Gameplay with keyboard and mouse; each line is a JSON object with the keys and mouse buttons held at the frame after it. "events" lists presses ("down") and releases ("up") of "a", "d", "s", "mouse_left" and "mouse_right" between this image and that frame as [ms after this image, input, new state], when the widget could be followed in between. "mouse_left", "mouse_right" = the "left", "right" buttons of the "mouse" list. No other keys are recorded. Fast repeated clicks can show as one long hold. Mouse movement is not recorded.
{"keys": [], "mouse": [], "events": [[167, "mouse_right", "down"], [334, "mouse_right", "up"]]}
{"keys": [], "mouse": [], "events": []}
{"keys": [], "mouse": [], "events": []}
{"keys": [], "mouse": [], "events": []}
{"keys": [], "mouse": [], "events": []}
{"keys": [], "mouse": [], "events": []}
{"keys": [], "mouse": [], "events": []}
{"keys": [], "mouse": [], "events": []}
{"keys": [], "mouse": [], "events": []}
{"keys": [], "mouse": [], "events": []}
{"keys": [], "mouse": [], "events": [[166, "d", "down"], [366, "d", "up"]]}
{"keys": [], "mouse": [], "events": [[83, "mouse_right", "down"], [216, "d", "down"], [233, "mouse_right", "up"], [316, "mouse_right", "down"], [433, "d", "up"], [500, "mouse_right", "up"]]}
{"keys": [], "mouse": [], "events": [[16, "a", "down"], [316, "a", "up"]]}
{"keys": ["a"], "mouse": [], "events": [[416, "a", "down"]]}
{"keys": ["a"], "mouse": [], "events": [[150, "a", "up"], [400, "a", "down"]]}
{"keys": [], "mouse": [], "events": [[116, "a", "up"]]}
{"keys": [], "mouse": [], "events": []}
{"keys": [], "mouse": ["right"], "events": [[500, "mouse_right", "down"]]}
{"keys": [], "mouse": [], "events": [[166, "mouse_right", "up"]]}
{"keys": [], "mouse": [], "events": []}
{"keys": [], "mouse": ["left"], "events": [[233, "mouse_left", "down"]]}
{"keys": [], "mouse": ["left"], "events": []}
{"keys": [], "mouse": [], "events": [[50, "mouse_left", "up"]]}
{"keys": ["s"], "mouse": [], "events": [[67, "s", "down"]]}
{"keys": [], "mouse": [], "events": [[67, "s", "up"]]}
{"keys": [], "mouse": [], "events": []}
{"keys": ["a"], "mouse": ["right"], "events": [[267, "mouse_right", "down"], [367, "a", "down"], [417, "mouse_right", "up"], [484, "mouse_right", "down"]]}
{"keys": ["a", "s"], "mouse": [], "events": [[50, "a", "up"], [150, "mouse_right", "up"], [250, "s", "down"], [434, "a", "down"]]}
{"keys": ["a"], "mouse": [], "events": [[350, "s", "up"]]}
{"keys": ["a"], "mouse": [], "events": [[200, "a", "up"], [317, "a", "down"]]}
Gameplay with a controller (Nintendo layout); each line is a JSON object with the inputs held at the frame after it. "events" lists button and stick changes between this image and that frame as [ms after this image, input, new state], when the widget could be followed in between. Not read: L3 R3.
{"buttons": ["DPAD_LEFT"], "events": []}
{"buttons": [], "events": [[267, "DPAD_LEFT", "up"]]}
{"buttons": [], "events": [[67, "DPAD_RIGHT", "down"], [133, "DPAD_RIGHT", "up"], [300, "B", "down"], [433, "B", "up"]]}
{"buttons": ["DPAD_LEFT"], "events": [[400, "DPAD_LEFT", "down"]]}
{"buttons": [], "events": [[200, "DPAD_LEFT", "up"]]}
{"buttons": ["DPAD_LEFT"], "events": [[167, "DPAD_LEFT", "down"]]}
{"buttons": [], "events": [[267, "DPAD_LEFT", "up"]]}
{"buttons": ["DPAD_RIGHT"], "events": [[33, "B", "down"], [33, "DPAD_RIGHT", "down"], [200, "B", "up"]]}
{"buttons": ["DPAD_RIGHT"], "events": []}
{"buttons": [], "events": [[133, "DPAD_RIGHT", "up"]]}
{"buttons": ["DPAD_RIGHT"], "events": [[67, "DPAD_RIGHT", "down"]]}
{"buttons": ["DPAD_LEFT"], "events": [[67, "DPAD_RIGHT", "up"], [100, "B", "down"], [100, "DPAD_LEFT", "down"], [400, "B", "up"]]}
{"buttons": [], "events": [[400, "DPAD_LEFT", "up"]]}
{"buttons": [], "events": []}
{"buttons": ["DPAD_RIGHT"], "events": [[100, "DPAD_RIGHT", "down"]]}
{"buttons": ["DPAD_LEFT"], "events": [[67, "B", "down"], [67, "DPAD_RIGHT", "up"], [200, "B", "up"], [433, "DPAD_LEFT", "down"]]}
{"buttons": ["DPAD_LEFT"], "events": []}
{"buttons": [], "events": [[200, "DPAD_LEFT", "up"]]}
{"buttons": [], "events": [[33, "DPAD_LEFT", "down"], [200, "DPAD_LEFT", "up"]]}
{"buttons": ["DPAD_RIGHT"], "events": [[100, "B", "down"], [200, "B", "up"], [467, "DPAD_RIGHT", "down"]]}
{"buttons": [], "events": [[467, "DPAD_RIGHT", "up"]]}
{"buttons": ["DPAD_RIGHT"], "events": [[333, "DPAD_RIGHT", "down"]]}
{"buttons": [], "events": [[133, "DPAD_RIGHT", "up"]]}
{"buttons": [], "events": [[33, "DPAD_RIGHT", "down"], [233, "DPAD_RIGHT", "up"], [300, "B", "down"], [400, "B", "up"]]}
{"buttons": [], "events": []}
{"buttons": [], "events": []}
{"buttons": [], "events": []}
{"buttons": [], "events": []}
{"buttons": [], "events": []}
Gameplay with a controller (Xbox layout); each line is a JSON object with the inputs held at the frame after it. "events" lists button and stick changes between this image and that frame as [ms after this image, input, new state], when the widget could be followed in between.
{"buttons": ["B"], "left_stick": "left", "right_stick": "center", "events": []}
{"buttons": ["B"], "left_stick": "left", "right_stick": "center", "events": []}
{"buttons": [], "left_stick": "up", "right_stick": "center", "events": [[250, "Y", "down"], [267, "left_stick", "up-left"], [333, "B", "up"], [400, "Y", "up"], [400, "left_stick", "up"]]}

Instructions for the task: Quote the data above in full, changing nothing.

Written answer:
Gameplay with keyboard and mouse; each line is a JSON object with the keys and mouse buttons held at the frame after it. "events" lists presses ("down") and releases ("up") of "a", "d", "s", "mouse_left" and "mouse_right" between this image and that frame as [ms after this image, input, new state], when the widget could be followed in between. "mouse_left", "mouse_right" = the "left", "right" buttons of the "mouse" list. No other keys are recorded. Fast repeated clicks can show as one long hold. Mouse movement is not recorded.
{"keys": [], "mouse": [], "events": [[167, "mouse_right", "down"], [334, "mouse_right", "up"]]}
{"keys": [], "mouse": [], "events": []}
{"keys": [], "mouse": [], "events": []}
{"keys": [], "mouse": [], "events": []}
{"keys": [], "mouse": [], "events": []}
{"keys": [], "mouse": [], "events": []}
{"keys": [], "mouse": [], "events": []}
{"keys": [], "mouse": [], "events": []}
{"keys": [], "mouse": [], "events": []}
{"keys": [], "mouse": [], "events": []}
{"keys": [], "mouse": [], "events": [[166, "d", "down"], [366, "d", "up"]]}
{"keys": [], "mouse": [], "events": [[83, "mouse_right", "down"], [216, "d", "down"], [233, "mouse_right", "up"], [316, "mouse_right", "down"], [433, "d", "up"], [500, "mouse_right", "up"]]}
{"keys": [], "mouse": [], "events": [[16, "a", "down"], [316, "a", "up"]]}
{"keys": ["a"], "mouse": [], "events": [[416, "a", "down"]]}
{"keys": ["a"], "mouse": [], "events": [[150, "a", "up"], [400, "a", "down"]]}
{"keys": [], "mouse": [], "events": [[116, "a", "up"]]}
{"keys": [], "mouse": [], "events": []}
{"keys": [], "mouse": ["right"], "events": [[500, "mouse_right", "down"]]}
{"keys": [], "mouse": [], "events": [[166, "mouse_right", "up"]]}
{"keys": [], "mouse": [], "events": []}
{"keys": [], "mouse": ["left"], "events": [[233, "mouse_left", "down"]]}
{"keys": [], "mouse": ["left"], "events": []}
{"keys": [], "mouse": [], "events": [[50, "mouse_left", "up"]]}
{"keys": ["s"], "mouse": [], "events": [[67, "s", "down"]]}
{"keys": [], "mouse": [], "events": [[67, "s", "up"]]}
{"keys": [], "mouse": [], "events": []}
{"keys": ["a"], "mouse": ["right"], "events": [[267, "mouse_right", "down"], [367, "a", "down"], [417, "mouse_right", "up"], [484, "mouse_right", "down"]]}
{"keys": ["a", "s"], "mouse": [], "events": [[50, "a", "up"], [150, "mouse_right", "up"], [250, "s", "down"], [434, "a", "down"]]}
{"keys": ["a"], "mouse": [], "events": [[350, "s", "up"]]}
{"keys": ["a"], "mouse": [], "events": [[200, "a", "up"], [317, "a", "down"]]}
Gameplay with a controller (Nintendo layout); each line is a JSON object with the inputs held at the frame after it. "events" lists button and stick changes between this image and that frame as [ms after this image, input, new state], when the widget could be followed in between. Not read: L3 R3.
{"buttons": ["DPAD_LEFT"], "events": []}
{"buttons": [], "events": [[267, "DPAD_LEFT", "up"]]}
{"buttons": [], "events": [[67, "DPAD_RIGHT", "down"], [133, "DPAD_RIGHT", "up"], [300, "B", "down"], [433, "B", "up"]]}
{"buttons": ["DPAD_LEFT"], "events": [[400, "DPAD_LEFT", "down"]]}
{"buttons": [], "events": [[200, "DPAD_LEFT", "up"]]}
{"buttons": ["DPAD_LEFT"], "events": [[167, "DPAD_LEFT", "down"]]}
{"buttons": [], "events": [[267, "DPAD_LEFT", "up"]]}
{"buttons": ["DPAD_RIGHT"], "events": [[33, "B", "down"], [33, "DPAD_RIGHT", "down"], [200, "B", "up"]]}
{"buttons": ["DPAD_RIGHT"], "events": []}
{"buttons": [], "events": [[133, "DPAD_RIGHT", "up"]]}
{"buttons": ["DPAD_RIGHT"], "events": [[67, "DPAD_RIGHT", "down"]]}
{"buttons": ["DPAD_LEFT"], "events": [[67, "DPAD_RIGHT", "up"], [100, "B", "down"], [100, "DPAD_LEFT", "down"], [400, "B", "up"]]}
{"buttons": [], "events": [[400, "DPAD_LEFT", "up"]]}
{"buttons": [], "events": []}
{"buttons": ["DPAD_RIGHT"], "events": [[100, "DPAD_RIGHT", "down"]]}
{"buttons": ["DPAD_LEFT"], "events": [[67, "B", "down"], [67, "DPAD_RIGHT", "up"], [200, "B", "up"], [433, "DPAD_LEFT", "down"]]}
{"buttons": ["DPAD_LEFT"], "events": []}
{"buttons": [], "events": [[200, "DPAD_LEFT", "up"]]}
{"buttons": [], "events": [[33, "DPAD_LEFT", "down"], [200, "DPAD_LEFT", "up"]]}
{"buttons": ["DPAD_RIGHT"], "events": [[100, "B", "down"], [200, "B", "up"], [467, "DPAD_RIGHT", "down"]]}
{"buttons": [], "events": [[467, "DPAD_RIGHT", "up"]]}
{"buttons": ["DPAD_RIGHT"], "events": [[333, "DPAD_RIGHT", "down"]]}
{"buttons": [], "events": [[133, "DPAD_RIGHT", "up"]]}
{"buttons": [], "events": [[33, "DPAD_RIGHT", "down"], [233, "DPAD_RIGHT", "up"], [300, "B", "down"], [400, "B", "up"]]}
{"buttons": [], "events": []}
{"buttons": [], "events": []}
{"buttons": [], "events": []}
{"buttons": [], "events": []}
{"buttons": [], "events": []}
Gameplay with a controller (Xbox layout); each line is a JSON object with the inputs held at the frame after it. "events" lists button and stick changes between this image and that frame as [ms after this image, input, new state], when the widget could be followed in between.
{"buttons": ["B"], "left_stick": "left", "right_stick": "center", "events": []}
{"buttons": ["B"], "left_stick": "left", "right_stick": "center", "events": []}
{"buttons": [], "left_stick": "up", "right_stick": "center", "events": [[250, "Y", "down"], [267, "left_stick", "up-left"], [333, "B", "up"], [400, "Y", "up"], [400, "left_stick", "up"]]}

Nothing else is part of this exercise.